(Material supplied)
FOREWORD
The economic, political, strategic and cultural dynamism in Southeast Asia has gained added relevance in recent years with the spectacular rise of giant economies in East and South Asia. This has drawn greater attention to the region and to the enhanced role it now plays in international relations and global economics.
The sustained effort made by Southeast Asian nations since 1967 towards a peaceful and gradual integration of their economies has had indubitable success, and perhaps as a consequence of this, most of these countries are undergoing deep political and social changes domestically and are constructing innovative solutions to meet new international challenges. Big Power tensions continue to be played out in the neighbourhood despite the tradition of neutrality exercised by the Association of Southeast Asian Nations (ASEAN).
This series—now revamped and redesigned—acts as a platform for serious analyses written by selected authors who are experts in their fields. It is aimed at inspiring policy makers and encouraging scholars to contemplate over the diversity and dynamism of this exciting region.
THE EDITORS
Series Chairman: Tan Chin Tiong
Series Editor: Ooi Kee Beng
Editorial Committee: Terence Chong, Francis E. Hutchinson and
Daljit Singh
(End Material supplied)
## [Task to complete]
All of the entries above need to be output again exactly.

## [Written answer]
FOREWORD
The economic, political, strategic and cultural dynamism in Southeast Asia has gained added relevance in recent years with the spectacular rise of giant economies in East and South Asia. This has drawn greater attention to the region and to the enhanced role it now plays in international relations and global economics.
The sustained effort made by Southeast Asian nations since 1967 towards a peaceful and gradual integration of their economies has had indubitable success, and perhaps as a consequence of this, most of these countries are undergoing deep political and social changes domestically and are constructing innovative solutions to meet new international challenges. Big Power tensions continue to be played out in the neighbourhood despite the tradition of neutrality exercised by the Association of Southeast Asian Nations (ASEAN).
This series—now revamped and redesigned—acts as a platform for serious analyses written by selected authors who are experts in their fields. It is aimed at inspiring policy makers and encouraging scholars to contemplate over the diversity and dynamism of this exciting region.
THE EDITORS
Series Chairman: Tan Chin Tiong
Series Editor: Ooi Kee Beng
Editorial Committee: Terence Chong, Francis E. Hutchinson and
Daljit Singh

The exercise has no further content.